Numa casa-ateliê no bairro do Brooklin, em São Paulo, com a companhia silenciosa de sua cadela akita, o artista continua criando. E para isso não usa apenas a tela em branco, pincéis e tintas, mas inúmeros meios – como programas de computador. Tudo que é humano e é arte lhe interessa, 50 anos depois de sua primeira pintura – ainda um menino idealista que sonhou em viver para a arte e pela arte, sem saber que viver da arte é um ofício muito mais complexo, pelo menos no Brasil. Antonio Peticov é um dos mais importantes artistas plásticos brasileiros em atividade – mas faz sérias críticas ao mundo da arte-business, em sua opinião hoje conspurcada por interesses e vieses nada artísticos. Recém-chegado de uma mostra na África do Sul pré-Copa que exibiu trabalhos com temas de futebol de 11 craques da arte brasileira, Peticov pintou e bordou nesta entrevista a GoWhere.

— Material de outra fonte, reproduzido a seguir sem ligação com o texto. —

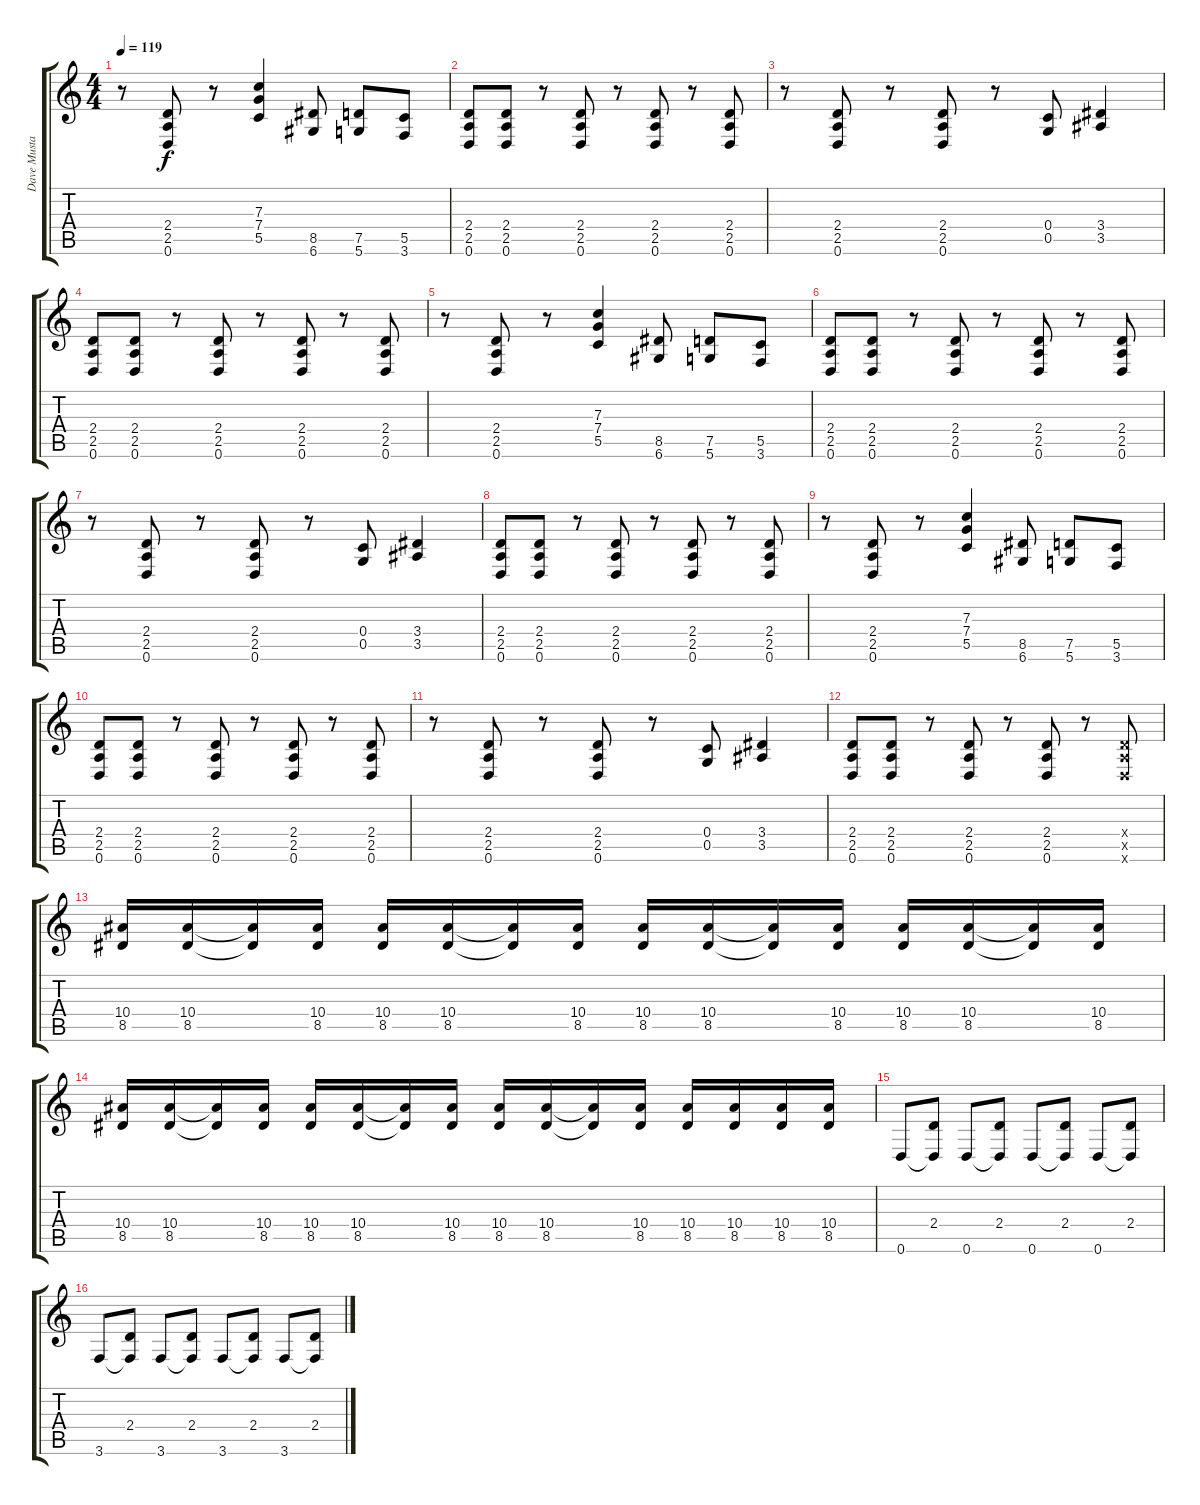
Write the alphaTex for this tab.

\track ("Dave Mustaine" "Dave Musta") {instrument electricguitarclean}
\staff {score tabs}
\tuning (D4 A3 F3 C3 G2 D2) {hide}
\ts (4 4)
\tempo 119
\clef g2
\ks c
r.8{dy f} (2.4 2.5 0.6).8 r.8 (7.3 7.4 5.5).4 (8.5 6.6).8 (7.5 5.6).8 (5.5 3.6).8 |
(2.4 2.5 0.6).8{instrument distortionguitar} (2.4 2.5 0.6).8 r.8 (2.4 2.5 0.6).8 r.8 (2.4 2.5 0.6).8 r.8 (2.4 2.5 0.6).8 |
r.8 (2.4 2.5 0.6).8 r.8 (2.4 2.5 0.6).8 r.8 (0.4 0.5).8 (3.4 3.5).4 |
(2.4 2.5 0.6).8{instrument distortionguitar} (2.4 2.5 0.6).8 r.8 (2.4 2.5 0.6).8 r.8 (2.4 2.5 0.6).8 r.8 (2.4 2.5 0.6).8 |
r.8 (2.4 2.5 0.6).8 r.8 (7.3 7.4 5.5).4 (8.5 6.6).8 (7.5 5.6).8 (5.5 3.6).8 |
(2.4 2.5 0.6).8{instrument distortionguitar} (2.4 2.5 0.6).8 r.8 (2.4 2.5 0.6).8 r.8 (2.4 2.5 0.6).8 r.8 (2.4 2.5 0.6).8 |
r.8 (2.4 2.5 0.6).8 r.8 (2.4 2.5 0.6).8 r.8 (0.4 0.5).8 (3.4 3.5).4 |
(2.4 2.5 0.6).8{instrument distortionguitar} (2.4 2.5 0.6).8 r.8 (2.4 2.5 0.6).8 r.8 (2.4 2.5 0.6).8 r.8 (2.4 2.5 0.6).8 |
r.8 (2.4 2.5 0.6).8 r.8 (7.3 7.4 5.5).4 (8.5 6.6).8 (7.5 5.6).8 (5.5 3.6).8 |
(2.4 2.5 0.6).8{instrument distortionguitar} (2.4 2.5 0.6).8 r.8 (2.4 2.5 0.6).8 r.8 (2.4 2.5 0.6).8 r.8 (2.4 2.5 0.6).8 |
r.8 (2.4 2.5 0.6).8 r.8 (2.4 2.5 0.6).8 r.8 (0.4 0.5).8 (3.4 3.5).4 |
(2.4 2.5 0.6).8{instrument distortionguitar} (2.4 2.5 0.6).8 r.8 (2.4 2.5 0.6).8 r.8 (2.4 2.5 0.6).8 r.8 (2.4{x} 2.5{x} 0.6{x}).8 |
(10.4 8.5).16 (10.4 8.5).16 (10.4{t} 8.5{t}).16 (10.4 8.5).16 (10.4 8.5).16 (10.4 8.5).16 (10.4{t} 8.5{t}).16 (10.4 8.5).16 (10.4 8.5).16 (10.4 8.5).16 (10.4{t} 8.5{t}).16 (10.4 8.5).16 (10.4 8.5).16 (10.4 8.5).16 (10.4{t} 8.5{t}).16 (10.4 8.5).16 |
(10.4 8.5).16 (10.4 8.5).16 (10.4{t} 8.5{t}).16 (10.4 8.5).16 (10.4 8.5).16 (10.4 8.5).16 (10.4{t} 8.5{t}).16 (10.4 8.5).16 (10.4 8.5).16 (10.4 8.5).16 (10.4{t} 8.5{t}).16 (10.4 8.5).16 (10.4 8.5).16 (10.4 8.5).16 (10.4 8.5).16 (10.4 8.5).16 |
0.6.8 (2.4 0.6{t}).8 0.6.8 (2.4 0.6{t}).8 0.6.8 (2.4 0.6{t}).8 0.6.8 (2.4 0.6{t}).8 |
3.6.8 (2.4 3.6{t}).8 3.6.8 (2.4 3.6{t}).8 3.6.8 (2.4 3.6{t}).8 3.6.8 (2.4 3.6{t}).8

Confere. Tá bom isso, hein? Com que olhos o Antonio Peticov, artista consagrado de hoje, com 64 anos, desenha o menino Antonio com 14 anos, começando a engatinhar na arte? Há um documentário chamado A Maldição da Monalisa, conduzido por Robert Hughes, maior crítico de arte do mundo hoje, em que ele reconstitui a primeira vez que a Mona Lisa saiu do Louvre para ser vista por mais de um milhão de pessoas em Nova York, em 1963. Ele sustenta a tese de que a maior parte das pessoas que ficaram na fila para ver a mais famosa pintura de todos os tempos na verdade não estavam lá para ver a Mona Lisa – mas para dizer que viram a Mona Lisa. Começava aí a era da arte como espetáculo e negócio. O Andy Warhol reforçou essa ideia: “Podia ser uma foto do quadro, ninguém ia notar. O que valia era o happening”. Essa é a maldição que a Mona Lisa colocou sobre a arte nos dias de hoje. O que isso tem a ver com o menino que começou a pintar há 50 anos? Todos os que entraram nessa história por amor e por romantismo viu o mundo da arte se transformar num mercado onde arte é só o nome de um produto. Um mundo onde valem o ego e as leis de mercado. Onde um Andy Warhol vale 20 milhões de dólares. Um business milionário. O menino tinha sonhos e ilusões em relação à arte que foram sendo deixados no meio do caminho desses 50 anos. Mas, apesar de tudo, a Arte, com A maiúsculo, em letras vermelhas, em negrito e sublinhadas, que meu deu o impulso inicial, ainda é o que me alimenta e me conduz até hoje. Por mais corrompido e pervertido que seja o “mundo da arte”, ainda encontro nele sensações maravilhosas.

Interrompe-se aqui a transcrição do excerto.